RECORDS:
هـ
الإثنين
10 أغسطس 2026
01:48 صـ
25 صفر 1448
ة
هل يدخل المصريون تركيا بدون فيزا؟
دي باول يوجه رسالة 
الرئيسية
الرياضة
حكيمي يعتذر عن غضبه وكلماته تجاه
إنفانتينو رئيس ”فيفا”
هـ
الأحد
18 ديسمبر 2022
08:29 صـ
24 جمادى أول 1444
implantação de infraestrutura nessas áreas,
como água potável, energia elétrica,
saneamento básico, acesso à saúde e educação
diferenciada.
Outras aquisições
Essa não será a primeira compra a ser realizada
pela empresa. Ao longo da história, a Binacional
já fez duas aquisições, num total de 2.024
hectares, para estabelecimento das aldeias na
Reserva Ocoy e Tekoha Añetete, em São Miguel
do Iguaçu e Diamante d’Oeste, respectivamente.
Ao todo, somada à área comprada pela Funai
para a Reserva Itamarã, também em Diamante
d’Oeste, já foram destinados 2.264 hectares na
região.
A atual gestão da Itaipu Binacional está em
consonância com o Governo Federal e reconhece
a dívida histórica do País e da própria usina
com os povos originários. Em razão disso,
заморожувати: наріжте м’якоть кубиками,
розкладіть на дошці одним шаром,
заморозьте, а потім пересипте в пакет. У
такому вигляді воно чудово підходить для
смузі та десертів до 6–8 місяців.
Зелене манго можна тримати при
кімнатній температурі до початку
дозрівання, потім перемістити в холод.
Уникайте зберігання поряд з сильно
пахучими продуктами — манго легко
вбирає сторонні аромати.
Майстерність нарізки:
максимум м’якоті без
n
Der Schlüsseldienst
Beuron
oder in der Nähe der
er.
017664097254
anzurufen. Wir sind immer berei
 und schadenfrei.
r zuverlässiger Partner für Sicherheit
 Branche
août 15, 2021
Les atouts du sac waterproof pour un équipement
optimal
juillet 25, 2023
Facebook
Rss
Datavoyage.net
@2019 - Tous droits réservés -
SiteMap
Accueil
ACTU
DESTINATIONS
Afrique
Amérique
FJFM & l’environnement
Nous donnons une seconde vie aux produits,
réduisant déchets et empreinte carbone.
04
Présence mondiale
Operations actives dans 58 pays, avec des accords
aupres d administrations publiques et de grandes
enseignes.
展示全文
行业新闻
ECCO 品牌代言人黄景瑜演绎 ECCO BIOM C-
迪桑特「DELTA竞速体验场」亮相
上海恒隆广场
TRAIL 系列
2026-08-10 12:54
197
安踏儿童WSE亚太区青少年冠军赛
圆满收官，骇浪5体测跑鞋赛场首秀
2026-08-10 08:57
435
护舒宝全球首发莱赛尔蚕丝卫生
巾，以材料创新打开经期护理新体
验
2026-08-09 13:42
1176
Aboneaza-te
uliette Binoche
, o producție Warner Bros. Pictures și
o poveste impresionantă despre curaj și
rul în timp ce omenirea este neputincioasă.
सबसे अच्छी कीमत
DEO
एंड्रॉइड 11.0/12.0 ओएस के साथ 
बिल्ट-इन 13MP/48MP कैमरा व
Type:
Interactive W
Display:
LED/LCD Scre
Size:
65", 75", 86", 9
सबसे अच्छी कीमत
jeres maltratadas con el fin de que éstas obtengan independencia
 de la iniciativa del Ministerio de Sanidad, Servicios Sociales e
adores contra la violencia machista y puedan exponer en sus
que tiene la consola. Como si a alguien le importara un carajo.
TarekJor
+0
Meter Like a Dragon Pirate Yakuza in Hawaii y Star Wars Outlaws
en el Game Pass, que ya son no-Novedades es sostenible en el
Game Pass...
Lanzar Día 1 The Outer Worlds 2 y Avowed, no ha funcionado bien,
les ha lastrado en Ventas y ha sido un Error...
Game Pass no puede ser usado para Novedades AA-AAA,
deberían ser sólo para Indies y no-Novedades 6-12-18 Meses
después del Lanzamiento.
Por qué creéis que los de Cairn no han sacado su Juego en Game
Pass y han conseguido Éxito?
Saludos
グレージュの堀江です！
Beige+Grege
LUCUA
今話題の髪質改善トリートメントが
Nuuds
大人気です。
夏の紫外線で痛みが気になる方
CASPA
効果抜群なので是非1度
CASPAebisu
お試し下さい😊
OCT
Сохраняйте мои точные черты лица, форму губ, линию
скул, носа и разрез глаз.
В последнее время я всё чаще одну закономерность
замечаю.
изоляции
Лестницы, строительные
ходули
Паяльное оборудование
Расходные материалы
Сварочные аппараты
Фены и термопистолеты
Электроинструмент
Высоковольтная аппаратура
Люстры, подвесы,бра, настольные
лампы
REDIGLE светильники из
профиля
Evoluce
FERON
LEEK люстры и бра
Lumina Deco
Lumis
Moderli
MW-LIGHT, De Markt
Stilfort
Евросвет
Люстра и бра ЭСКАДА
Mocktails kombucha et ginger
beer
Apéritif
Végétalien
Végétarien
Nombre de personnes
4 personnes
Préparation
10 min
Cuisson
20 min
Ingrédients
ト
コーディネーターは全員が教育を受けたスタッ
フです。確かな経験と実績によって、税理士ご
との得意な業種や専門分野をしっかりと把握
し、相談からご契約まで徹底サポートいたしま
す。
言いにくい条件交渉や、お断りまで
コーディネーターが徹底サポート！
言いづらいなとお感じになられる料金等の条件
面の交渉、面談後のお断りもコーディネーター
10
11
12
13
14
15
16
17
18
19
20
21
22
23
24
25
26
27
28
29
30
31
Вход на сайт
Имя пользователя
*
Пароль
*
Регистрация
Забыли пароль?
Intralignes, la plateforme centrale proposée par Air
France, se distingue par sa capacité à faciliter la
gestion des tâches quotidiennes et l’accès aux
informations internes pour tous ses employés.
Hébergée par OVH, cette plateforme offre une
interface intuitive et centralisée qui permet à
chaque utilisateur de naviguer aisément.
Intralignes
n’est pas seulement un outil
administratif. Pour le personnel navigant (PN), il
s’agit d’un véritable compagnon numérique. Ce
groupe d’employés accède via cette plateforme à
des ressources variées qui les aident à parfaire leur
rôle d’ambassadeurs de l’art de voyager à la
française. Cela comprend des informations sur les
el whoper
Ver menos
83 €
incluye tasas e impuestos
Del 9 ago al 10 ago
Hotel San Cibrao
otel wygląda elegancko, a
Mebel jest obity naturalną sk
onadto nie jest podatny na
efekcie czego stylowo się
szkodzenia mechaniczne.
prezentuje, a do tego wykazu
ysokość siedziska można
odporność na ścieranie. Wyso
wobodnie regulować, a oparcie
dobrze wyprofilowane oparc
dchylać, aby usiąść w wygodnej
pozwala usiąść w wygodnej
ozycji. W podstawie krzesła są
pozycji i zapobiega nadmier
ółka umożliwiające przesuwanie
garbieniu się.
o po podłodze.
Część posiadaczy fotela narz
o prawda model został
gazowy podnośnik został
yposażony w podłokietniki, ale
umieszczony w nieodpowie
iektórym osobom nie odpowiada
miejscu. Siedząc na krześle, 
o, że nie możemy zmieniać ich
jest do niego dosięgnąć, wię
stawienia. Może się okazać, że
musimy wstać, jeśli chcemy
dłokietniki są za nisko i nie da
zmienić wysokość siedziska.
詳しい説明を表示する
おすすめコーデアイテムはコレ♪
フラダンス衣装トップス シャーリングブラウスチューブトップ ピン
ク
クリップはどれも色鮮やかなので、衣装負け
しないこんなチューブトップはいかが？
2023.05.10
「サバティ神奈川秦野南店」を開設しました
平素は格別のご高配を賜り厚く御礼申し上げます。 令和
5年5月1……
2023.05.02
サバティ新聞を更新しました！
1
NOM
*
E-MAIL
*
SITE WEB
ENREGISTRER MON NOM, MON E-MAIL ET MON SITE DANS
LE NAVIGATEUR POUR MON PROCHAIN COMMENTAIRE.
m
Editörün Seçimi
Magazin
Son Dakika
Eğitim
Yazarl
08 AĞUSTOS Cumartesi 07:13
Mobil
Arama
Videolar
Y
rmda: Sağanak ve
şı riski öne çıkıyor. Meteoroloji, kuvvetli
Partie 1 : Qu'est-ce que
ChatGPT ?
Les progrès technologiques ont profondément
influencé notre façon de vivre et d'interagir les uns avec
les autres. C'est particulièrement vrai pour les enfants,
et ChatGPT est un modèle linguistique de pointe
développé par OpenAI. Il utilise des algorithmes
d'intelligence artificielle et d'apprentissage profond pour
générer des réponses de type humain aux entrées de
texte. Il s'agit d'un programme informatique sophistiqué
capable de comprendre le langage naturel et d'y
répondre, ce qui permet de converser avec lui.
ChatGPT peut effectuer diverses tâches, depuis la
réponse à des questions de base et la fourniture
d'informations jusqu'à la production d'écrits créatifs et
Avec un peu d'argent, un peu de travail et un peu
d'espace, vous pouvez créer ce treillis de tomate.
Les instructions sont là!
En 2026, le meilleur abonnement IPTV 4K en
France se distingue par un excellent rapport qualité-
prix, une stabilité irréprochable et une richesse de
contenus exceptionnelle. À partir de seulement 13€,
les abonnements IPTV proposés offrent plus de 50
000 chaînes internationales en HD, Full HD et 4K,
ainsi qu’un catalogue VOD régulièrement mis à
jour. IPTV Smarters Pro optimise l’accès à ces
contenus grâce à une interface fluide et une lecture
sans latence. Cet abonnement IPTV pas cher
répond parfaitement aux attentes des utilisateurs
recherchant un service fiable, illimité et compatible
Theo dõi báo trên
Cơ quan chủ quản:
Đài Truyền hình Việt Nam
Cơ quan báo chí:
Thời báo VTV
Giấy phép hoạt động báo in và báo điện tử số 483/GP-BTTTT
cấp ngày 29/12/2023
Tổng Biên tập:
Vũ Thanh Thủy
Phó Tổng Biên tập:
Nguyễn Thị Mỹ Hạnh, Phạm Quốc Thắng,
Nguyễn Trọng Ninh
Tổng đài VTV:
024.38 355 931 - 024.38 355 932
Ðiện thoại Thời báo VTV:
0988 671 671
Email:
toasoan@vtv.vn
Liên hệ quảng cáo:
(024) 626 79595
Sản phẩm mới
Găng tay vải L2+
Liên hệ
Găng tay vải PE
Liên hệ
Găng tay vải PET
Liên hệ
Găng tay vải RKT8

TASK DETAILS:
Reproduce the material above exactly, beginning at its first line and ending with the line that holds "a dívida histórica do País e da própria usina". Include nothing else.

EXERCISE ANSWER:
هـ
الإثنين
10 أغسطس 2026
01:48 صـ
25 صفر 1448
ة
هل يدخل المصريون تركيا بدون فيزا؟
دي باول يوجه رسالة 
الرئيسية
الرياضة
حكيمي يعتذر عن غضبه وكلماته تجاه
إنفانتينو رئيس ”فيفا”
هـ
الأحد
18 ديسمبر 2022
08:29 صـ
24 جمادى أول 1444
implantação de infraestrutura nessas áreas,
como água potável, energia elétrica,
saneamento básico, acesso à saúde e educação
diferenciada.
Outras aquisições
Essa não será a primeira compra a ser realizada
pela empresa. Ao longo da história, a Binacional
já fez duas aquisições, num total de 2.024
hectares, para estabelecimento das aldeias na
Reserva Ocoy e Tekoha Añetete, em São Miguel
do Iguaçu e Diamante d’Oeste, respectivamente.
Ao todo, somada à área comprada pela Funai
para a Reserva Itamarã, também em Diamante
d’Oeste, já foram destinados 2.264 hectares na
região.
A atual gestão da Itaipu Binacional está em
consonância com o Governo Federal e reconhece
a dívida histórica do País e da própria usina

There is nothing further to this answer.